_TEXTO DE ORIGEM:_
______
E não é que as versões live action de animações clássicas da Disney têm valido a pena? Muita gente – entre as quais este locutor – foi meio de má vontade dar uma chance a Cinderela (2015), que acabei colocando em minha lista de melhores filmes daquele ano. Mogli: O Menino Lobo (2016) foi ainda mais celebrado (não por mim, que ainda prefiro Cinderela, mas gosto muito, anyway), e uma nova fórmula mágica parece ter sido descoberta pelo estúdio.
______
_MATERIAL FORNECIDO:_
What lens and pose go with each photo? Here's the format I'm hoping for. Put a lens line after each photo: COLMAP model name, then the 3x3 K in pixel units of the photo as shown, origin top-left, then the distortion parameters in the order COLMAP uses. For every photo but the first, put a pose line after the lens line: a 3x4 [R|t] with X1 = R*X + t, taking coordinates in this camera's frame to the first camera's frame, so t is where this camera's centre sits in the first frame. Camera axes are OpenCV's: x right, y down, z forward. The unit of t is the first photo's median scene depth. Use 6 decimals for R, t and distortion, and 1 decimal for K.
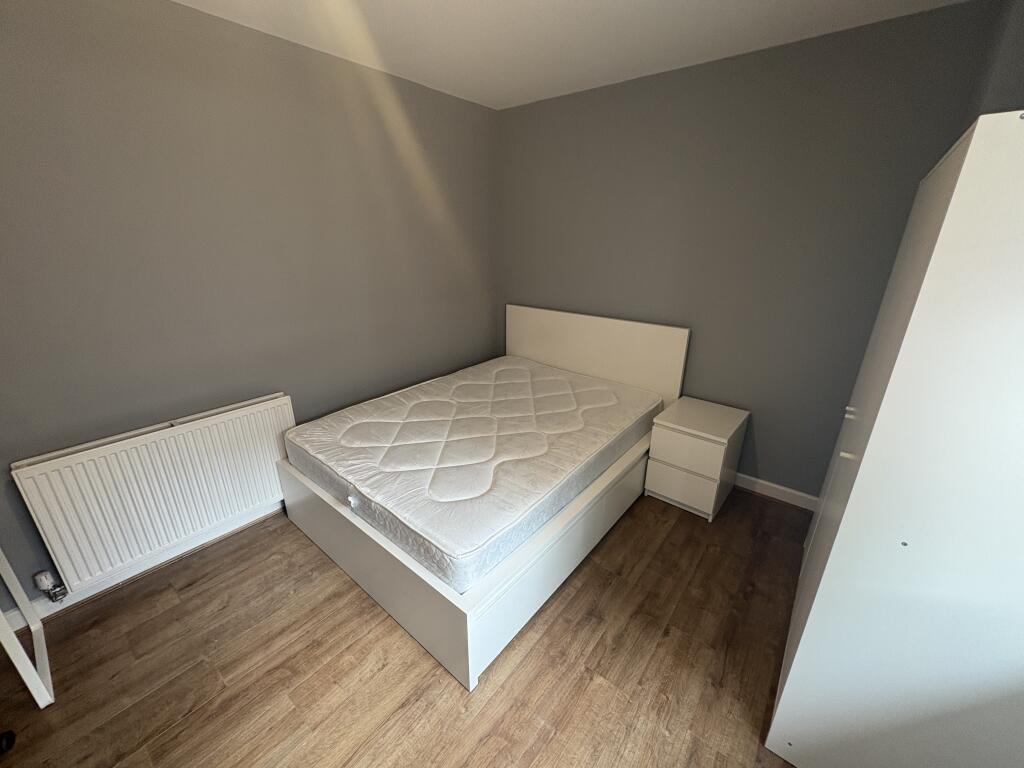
lens RADIAL K [[410.9, 0, 512.7], [0, 410.9, 384.2], [0, 0, 1]] dist [0.000428, 0.000141]
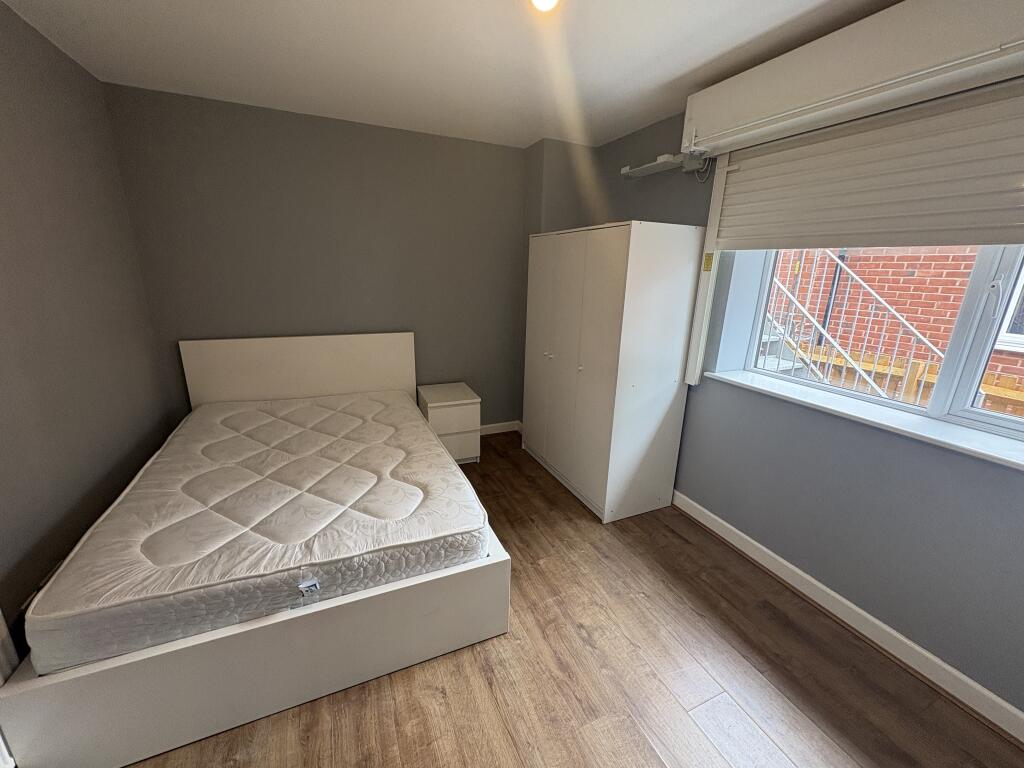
lens RADIAL K [[410.9, 0, 515.1], [0, 410.9, 384.2], [0, 0, 1]] dist [0.000428, 0.000141]
pose [[0.440712, -0.237128, 0.865762, -0.852613], [0.282746, 0.952053, 0.116832, -0.062294], [-0.851955, 0.193301, 0.486628, 0.234400]]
______
_VERIFIQUE SUA COMPREENSÃO:_
1. Resuma em duas frases o texto sobre as versões live action da Disney.
2. Dê continuidade ao texto sobre as versões live action da Disney, começando logo após a sua última frase.

_RESPOSTAS DAS ATIVIDADES:_
1. As versões live action de animações clássicas da Disney têm valido a pena. Cinderela (2015) entrou na lista de melhores filmes do ano de quem escreve, Mogli: O Menino Lobo (2016) foi ainda mais celebrado, e o estúdio parece ter descoberto uma nova fórmula mágica.

2.
Como nos filmes da Marvel, que apesar do imenso sucesso parecem ter se convertido numa linha de montagem, sem espaço para surpresas, as sementes de um possível engessamento na receita da Disney começam a aparecer em A Bela e a Fera, luxuoso remake da animação antológica de 1991 – a primeira da história a concorrer ao Oscar como Melhor Filme, em igualdade de condições com seus rivais de carne e osso. Se, ainda assim, a obra não deixa de ser um triunfo, é graças ao espetáculo visual comandado pelo diretor Bill Condon, dos últimos – e melhores – capítulos da saga Crepúsculo.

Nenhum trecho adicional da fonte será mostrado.